Setup Time: 15-25 minutes

  1. Install Community Node: From n8n UI → Settings → Community Nodes → search and install “ScrapeGraphAI”.
  2. Create/Clone GitHub Repo: Add an empty certification_requirements.json ( {} ) and a config/watchList.json with an array of objects like:
    [
      {
        "url": "https://cert-body.org/requirements",
        "selector": "#requirements"
      }
    ]
    
  3. Generate GitHub PAT: Scope repo, store in n8n Credentials as “GitHub API”.
  4. Add ScrapeGraphAI Credential: Paste your API key into n8n Credentials.
  5. Configure Email Credentials: E.g., SMTP with username/password or OAuth2.
  6. Open Workflow: Import the template JSON into n8n.
  7. Update Environment Variables (in the Code node or via n8n variables):
    • GITHUB_REPO (e.g., user/cert-requirements)
    • EMAIL_RECIPIENTS
  8. Test Run: Trigger manually.
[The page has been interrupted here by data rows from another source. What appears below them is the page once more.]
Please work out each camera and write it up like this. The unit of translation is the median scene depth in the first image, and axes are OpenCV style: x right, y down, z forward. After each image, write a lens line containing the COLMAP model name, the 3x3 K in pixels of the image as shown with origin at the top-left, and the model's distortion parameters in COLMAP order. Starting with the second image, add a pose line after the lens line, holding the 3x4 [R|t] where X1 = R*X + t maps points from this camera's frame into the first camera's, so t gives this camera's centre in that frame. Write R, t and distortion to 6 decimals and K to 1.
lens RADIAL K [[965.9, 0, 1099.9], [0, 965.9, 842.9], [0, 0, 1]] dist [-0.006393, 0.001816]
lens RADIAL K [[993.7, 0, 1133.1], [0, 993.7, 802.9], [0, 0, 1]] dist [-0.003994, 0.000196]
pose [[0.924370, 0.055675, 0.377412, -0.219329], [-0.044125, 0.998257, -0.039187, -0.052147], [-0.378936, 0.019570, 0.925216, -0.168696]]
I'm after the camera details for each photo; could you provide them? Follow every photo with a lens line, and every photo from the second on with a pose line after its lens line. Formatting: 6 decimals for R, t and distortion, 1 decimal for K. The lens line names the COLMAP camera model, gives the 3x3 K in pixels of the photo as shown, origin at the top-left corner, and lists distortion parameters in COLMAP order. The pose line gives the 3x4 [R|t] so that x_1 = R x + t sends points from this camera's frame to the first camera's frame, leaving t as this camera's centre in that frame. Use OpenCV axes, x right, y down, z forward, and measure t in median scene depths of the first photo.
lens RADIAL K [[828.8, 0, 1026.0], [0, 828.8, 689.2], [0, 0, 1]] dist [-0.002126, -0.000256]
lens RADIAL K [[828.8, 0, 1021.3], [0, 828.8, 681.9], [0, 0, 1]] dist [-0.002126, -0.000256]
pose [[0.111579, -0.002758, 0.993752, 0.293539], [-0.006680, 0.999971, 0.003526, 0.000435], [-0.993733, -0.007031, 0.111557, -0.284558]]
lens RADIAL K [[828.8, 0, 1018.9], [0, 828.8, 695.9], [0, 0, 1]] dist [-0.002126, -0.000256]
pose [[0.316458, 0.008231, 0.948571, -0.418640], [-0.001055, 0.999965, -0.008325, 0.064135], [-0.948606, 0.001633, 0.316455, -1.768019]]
Verify email content and GitHub commit.
  9. Schedule: Add a Cron node (optional) for yearly or quarterly automatic runs.

Node Descriptions

Core Workflow Nodes:

  • Manual Trigger – Initiates the workflow manually or via external schedule.
  • Code (Load Watch List) – Reads and parses watchList.json from GitHub or static input.
  • SplitInBatches – Controls request concurrency to avoid scraping bans.
  • ScrapeGraphAI – Extracts requirement text using provided CSS selectors or XPath.
  • Merge (Combine) – Waits for all batches and merges them into one dataset.
  • GitHub (Read/Write File) – Handles version-controlled storage of JSON data.
  • IF (Change Detector) – Compares hashes/JSON diff to detect updates.
  • EmailSend – Sends change log, including renewal reminders and diff summary.
  • Sticky Note – Provides in-workflow documentation for future editors.

Data Flow:

  1. Manual TriggerCode (Load Watch List)SplitInBatches
  2. SplitInBatchesScrapeGraphAIMerge
  3. MergeGitHub (Read File)IF (Change Detector)
  4. IF (True)Email SendGitHub (Upsert File)

Customization Examples

Adjusting Scraper Configuration

// Inside the Watch List JSON object
{
  "url": "https://new-association.com/cert-update",
  "selector": ".content article:nth-of-type(1) ul"
}

Custom Email Template

// In Email Send node → HTML Content
<div>
  <h2>📋 Certification Updates – {{ $json.date }}</h2>
  <p>The following certifications have new requirements:</p>
  <ul>
    {{ $json.diffHtml }}
  </ul>
  <p>For full details visit our GitHub repo.</p>
</div>

Data Output Format

The workflow outputs structured JSON data:

{
  "timestamp": "2024-09-01T12:00:00Z",
  "source": "watchList.json",
  "current": {
    "AWS-SAA": "Version 3.0, requires renewed proctored exam",
    "PMP": "60 PDUs every 3 years"
  },
  "previous": {
    "AWS-SAA": "Version 2.0",
    "PMP": "60 PDUs every 3 years"
  },
  "changes": {
    "AWS-SAA": "Updated to Version 3.0; exam format changed."
  }
}

Troubleshooting

Common Issues

  1. ScrapeGraphAI returns empty data – Check CSS/XPath selectors and ensure page is publicly accessible.
  2. GitHub authentication fails – Verify PAT scope includes repo and that the credential is linked in both GitHub nodes.

Performance Tips

  • Limit SplitInBatches size to 3-5 URLs when sources are heavy to avoid timeouts.
  • Enable n8n execution mode “Queue” for long-running scrapes.

Pro Tips:

  • Store selector samples in comments next to each watch list entry for future maintenance.
  • Use a Cron node set to “0 0 1 1 *” for an annual run exactly on Jan 1st.
  • Add a Telegram node after Email Send for instant mobile notifications.